No dia 18 de fevereiro de 2025, em sessão plenária do Conselho Nacional de Justiça, foi assinado o acordo de cooperação técnica (ACT) nº 16/2025 pelo presidente do Conselho Nacional de Justiça, Luís Roberto Barroso, pelo ministro da Justiça e Segurança Pública, Ricardo Lewandowski, e pelo reitor da Universidade Federal do Pará (UFPA), Gilmar Pereira da Silva.

O acordo de cooperação técnica firmado entre o CNJ, o Ministério da Justiça e Segurança Pública (MJSP) e a UFPA tem como objetivo principal a implementação da Resolução nº 510/2023 do CNJ [1] nos estados da Amazônia Legal. Essa resolução estabelece diretrizes para a realização de visitas técnicas em áreas de conflitos fundiários e institui protocolos para ações judiciais de despejo e reintegração de posse.

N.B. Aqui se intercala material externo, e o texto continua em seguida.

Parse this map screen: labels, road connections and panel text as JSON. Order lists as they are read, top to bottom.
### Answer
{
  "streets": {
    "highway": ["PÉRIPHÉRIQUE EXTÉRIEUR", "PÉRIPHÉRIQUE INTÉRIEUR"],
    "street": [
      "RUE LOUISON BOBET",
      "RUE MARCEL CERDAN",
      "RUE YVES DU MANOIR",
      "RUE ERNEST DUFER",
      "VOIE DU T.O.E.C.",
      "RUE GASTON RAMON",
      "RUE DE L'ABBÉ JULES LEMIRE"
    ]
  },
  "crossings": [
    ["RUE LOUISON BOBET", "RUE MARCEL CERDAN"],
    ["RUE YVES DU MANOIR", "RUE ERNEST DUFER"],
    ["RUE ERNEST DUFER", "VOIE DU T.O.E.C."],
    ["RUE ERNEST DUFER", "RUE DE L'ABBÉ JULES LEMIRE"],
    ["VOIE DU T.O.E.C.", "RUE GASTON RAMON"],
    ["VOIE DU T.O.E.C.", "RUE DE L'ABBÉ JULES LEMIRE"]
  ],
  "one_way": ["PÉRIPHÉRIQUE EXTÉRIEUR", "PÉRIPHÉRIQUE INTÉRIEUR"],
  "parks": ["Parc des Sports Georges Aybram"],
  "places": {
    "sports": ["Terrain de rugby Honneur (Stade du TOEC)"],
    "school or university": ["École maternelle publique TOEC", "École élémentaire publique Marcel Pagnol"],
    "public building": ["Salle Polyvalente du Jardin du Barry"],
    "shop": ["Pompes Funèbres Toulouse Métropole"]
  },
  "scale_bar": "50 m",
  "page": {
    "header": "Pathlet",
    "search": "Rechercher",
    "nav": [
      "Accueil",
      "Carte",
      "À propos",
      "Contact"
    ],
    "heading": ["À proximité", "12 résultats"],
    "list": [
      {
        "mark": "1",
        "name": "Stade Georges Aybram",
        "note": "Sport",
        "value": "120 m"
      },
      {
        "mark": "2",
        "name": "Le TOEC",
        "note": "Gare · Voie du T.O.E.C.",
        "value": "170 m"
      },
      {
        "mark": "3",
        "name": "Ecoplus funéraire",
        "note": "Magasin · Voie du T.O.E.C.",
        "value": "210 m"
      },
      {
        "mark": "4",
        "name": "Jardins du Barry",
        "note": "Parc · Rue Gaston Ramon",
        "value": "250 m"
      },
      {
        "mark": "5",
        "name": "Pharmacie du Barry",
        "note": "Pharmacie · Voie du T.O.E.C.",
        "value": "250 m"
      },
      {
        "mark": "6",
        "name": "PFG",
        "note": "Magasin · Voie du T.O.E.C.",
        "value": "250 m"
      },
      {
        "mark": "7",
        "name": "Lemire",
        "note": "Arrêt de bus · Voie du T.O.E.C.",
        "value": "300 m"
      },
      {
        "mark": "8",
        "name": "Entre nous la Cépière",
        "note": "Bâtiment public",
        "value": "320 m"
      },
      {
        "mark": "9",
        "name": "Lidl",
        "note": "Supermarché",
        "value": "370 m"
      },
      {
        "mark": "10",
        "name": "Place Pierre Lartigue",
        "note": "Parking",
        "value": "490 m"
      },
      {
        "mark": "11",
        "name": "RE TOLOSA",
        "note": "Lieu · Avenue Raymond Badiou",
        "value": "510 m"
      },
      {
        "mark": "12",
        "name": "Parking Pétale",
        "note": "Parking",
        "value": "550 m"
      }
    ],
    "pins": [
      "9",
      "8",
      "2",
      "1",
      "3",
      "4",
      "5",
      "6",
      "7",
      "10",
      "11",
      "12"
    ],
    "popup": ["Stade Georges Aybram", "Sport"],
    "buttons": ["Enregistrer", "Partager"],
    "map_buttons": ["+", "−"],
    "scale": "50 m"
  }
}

A Resolução nº 510/2023 regulamenta a atuação das comissões, que poderá ter seu trabalho aprimorado com o apoio técnico proporcionado pelo acordo, sendo o ACT um mecanismo de concretização de várias diretrizes estabelecidas na própria resolução.

O artigo 1º, § 4º, inciso IV, dispõe sobre a necessidade de as Comissões Regionais interagir permanentemente com as universidades e o artigo 2º, § 3º, estabelece que a Comissão Regional poderá contar com equipe multidisciplinar, sendo possível a cooperação interinstitucional com outras entidades.

Nesse sentido, a iniciativa busca proporcionar suporte técnico e institucional às Comissões de Soluções Fundiárias dos Tribunais de Justiça e dos Tribunais Regionais Federais (TRFs e TRTs), fornecendo capacitação, diretrizes metodológicas e apoio especializado na condução de mediações complexas. O acordo viabiliza o aprimoramento das práticas de diálogo interinstitucional e participativo, essenciais para a construção de soluções pacíficas e sustentáveis em disputas envolvendo terras rurais e urbanas.

O apoio técnico previsto no ACT permitirá às Comissões de Soluções Fundiárias atuar com maior eficiência na prevenção e resolução de conflitos, promovendo a regularização fundiária, a segurança jurídica e a proteção dos direitos das comunidades envolvidas. Além disso, a colaboração entre os órgãos signatários possibilita o desenvolvimento de estratégias inovadoras para reduzir a judicialização de litígios fundiários, garantindo maior celeridade e efetividade na mediação desses casos.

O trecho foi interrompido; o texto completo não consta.